Banking firms are now pleading with the Taliban to release more funds otherwise they’ll be forced to close their doors.

The Afghan cash squeeze threatens to upend the country’s already battered economy which has been largely dependent on hundreds of millions of dollars shipped by the United States to the central bank in Kabul which then makes its way to the Afghani people through banks.

The Taliban has been in charge of the nation for a month and many fear the cash squeeze will lead to inflation.

Bankers fear fewer dollars could inflate the cost of food or electricity and make it harder to afford imports, spelling further misery for Afghans.

Although the cash crunch has lasted weeks, the country’s banks have in recent days repeatedly underlined their concerns to the new government and central bank according to reports.

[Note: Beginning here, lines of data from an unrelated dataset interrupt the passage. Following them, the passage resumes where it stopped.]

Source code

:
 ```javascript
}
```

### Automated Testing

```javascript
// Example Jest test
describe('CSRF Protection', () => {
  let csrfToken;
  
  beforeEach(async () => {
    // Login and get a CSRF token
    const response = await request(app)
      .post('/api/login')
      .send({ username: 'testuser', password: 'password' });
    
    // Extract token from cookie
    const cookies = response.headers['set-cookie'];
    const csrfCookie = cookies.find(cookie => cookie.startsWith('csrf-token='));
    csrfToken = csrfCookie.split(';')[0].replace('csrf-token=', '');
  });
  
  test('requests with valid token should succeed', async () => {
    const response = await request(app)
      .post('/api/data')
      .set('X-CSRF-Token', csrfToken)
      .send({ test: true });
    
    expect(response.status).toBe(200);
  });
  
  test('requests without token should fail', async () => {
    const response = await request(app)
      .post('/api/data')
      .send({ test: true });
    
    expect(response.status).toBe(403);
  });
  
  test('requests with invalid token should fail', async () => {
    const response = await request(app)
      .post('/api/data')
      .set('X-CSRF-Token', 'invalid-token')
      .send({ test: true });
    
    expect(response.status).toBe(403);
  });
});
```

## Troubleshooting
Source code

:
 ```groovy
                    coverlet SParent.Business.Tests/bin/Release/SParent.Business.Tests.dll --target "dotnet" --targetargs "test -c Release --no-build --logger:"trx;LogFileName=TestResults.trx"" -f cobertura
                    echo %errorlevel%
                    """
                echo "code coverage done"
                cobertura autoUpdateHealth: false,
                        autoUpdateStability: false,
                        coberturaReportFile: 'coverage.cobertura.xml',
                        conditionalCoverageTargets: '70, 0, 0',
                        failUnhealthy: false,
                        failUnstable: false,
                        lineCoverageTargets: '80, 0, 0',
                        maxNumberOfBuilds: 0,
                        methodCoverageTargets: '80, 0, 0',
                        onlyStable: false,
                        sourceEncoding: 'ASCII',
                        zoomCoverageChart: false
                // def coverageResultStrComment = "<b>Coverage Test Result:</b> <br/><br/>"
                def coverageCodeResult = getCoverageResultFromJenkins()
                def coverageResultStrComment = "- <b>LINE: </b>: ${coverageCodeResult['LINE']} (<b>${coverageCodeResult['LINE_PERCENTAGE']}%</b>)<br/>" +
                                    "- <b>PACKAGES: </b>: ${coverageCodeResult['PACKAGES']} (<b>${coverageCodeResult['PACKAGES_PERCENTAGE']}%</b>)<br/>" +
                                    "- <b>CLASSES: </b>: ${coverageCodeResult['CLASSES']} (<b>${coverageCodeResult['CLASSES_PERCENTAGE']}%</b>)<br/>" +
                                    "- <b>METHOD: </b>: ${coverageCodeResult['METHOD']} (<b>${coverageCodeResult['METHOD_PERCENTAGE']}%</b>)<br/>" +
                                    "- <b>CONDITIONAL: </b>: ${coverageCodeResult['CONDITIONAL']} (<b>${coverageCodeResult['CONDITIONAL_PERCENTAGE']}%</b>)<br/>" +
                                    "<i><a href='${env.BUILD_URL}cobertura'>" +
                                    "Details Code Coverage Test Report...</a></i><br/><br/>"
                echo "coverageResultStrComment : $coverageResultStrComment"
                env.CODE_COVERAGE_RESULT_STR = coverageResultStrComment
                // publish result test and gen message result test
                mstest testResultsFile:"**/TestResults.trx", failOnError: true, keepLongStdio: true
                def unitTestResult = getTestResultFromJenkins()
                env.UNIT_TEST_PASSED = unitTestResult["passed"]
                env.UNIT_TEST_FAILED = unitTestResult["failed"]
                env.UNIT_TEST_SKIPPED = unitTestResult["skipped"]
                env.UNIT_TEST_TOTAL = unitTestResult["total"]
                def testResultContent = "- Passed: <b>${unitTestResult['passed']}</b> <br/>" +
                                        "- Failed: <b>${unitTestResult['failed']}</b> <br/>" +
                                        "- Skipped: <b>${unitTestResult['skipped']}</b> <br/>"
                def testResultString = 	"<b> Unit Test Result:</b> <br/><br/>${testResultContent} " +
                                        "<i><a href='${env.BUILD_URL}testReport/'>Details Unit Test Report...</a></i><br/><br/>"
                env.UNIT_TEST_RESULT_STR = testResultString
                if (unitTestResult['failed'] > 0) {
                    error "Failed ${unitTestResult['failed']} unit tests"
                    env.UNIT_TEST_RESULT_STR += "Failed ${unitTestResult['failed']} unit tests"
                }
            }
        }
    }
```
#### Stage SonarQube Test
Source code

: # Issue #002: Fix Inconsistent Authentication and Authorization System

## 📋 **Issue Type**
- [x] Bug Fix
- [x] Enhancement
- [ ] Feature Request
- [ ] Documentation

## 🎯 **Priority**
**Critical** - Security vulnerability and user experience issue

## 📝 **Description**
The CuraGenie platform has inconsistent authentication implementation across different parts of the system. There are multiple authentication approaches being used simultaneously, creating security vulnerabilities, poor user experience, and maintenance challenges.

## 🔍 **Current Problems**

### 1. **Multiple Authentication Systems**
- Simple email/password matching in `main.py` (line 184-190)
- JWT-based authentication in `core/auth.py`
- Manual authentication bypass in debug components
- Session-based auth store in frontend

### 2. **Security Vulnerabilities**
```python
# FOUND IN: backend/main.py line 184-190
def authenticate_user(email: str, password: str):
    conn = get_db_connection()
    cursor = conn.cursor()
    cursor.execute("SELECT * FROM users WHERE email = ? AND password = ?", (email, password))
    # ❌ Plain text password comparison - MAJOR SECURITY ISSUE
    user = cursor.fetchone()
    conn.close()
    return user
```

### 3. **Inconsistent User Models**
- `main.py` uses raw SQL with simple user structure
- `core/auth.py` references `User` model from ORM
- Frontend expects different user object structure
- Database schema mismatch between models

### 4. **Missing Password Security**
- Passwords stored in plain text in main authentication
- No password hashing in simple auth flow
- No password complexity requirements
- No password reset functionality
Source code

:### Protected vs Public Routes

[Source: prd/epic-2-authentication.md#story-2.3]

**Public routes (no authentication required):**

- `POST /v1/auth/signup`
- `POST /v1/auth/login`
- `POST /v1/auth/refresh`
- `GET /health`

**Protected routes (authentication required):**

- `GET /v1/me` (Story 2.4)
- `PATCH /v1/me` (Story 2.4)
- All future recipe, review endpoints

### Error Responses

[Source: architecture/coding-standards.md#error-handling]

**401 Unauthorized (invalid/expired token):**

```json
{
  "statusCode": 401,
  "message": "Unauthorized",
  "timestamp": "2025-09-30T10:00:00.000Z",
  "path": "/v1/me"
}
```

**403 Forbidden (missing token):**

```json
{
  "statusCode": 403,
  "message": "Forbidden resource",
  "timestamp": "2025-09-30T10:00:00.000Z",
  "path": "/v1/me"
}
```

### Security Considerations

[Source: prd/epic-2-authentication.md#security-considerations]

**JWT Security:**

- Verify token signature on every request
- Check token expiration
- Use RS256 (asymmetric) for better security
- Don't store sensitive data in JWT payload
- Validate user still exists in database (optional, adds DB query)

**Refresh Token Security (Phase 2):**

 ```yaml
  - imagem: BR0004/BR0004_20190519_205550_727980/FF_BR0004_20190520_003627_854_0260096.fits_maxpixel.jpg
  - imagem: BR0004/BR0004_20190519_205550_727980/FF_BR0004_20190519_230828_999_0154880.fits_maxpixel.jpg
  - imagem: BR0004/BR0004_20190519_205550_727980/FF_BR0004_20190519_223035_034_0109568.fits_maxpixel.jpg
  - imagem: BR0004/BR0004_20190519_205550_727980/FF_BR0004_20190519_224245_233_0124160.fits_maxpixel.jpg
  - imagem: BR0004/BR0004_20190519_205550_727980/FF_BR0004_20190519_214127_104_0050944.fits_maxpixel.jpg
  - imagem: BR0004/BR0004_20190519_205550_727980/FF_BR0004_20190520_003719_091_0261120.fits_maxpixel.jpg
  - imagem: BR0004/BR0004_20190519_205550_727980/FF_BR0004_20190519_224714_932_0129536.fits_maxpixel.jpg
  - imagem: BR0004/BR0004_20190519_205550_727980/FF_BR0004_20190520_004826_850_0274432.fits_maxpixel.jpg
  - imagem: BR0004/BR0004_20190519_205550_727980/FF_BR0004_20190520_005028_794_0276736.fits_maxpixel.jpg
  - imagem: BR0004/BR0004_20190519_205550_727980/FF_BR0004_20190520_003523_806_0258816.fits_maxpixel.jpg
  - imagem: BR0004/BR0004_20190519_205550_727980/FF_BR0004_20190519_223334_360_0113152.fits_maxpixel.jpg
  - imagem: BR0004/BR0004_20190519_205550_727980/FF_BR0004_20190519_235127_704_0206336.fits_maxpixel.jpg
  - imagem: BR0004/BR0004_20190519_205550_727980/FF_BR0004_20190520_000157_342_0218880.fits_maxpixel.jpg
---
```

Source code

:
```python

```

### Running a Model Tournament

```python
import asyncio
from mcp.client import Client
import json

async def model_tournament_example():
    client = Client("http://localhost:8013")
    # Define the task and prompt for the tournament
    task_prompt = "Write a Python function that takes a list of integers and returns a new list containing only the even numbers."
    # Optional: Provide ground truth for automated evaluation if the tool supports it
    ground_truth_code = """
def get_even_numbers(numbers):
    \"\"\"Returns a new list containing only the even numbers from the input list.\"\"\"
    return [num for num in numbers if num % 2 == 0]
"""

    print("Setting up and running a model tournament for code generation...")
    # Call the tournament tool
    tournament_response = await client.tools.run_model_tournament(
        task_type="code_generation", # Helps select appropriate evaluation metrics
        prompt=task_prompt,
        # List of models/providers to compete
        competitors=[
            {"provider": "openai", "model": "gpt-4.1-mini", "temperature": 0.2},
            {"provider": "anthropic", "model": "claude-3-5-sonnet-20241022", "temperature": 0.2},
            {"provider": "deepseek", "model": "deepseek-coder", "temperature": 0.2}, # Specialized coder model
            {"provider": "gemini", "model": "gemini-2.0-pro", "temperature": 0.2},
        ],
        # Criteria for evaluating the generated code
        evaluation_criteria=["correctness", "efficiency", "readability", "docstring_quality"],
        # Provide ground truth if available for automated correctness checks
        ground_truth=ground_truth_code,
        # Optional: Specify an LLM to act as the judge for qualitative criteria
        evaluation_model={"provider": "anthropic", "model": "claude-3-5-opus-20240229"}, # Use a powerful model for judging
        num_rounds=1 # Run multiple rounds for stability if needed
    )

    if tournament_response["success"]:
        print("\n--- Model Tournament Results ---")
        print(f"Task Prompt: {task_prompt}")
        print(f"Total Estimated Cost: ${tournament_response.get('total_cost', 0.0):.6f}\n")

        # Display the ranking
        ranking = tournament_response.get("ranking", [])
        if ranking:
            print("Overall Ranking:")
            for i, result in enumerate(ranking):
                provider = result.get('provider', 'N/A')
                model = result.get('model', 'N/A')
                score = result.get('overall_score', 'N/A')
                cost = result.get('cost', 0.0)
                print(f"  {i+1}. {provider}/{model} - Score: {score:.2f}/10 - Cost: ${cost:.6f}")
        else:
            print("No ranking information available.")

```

Since the fall of the Afghanistan government, banks have already pared back services and imposed weekly $200 payout limits amid a run on savings.

Reports claim that there has been constant long queues outside branches as people try to get hold of dollars.

Long wait times at banking firms in Afghanistan,

The hobbling of the central bank, whose foreign reserves were frozen after the Taliban took charge, could also hamper efforts of the international community to support Afghans

Commercial banks have appealed to the central bank in recent days to free up the supply of U.S. currency, however they are pending to receive an answer to those requests.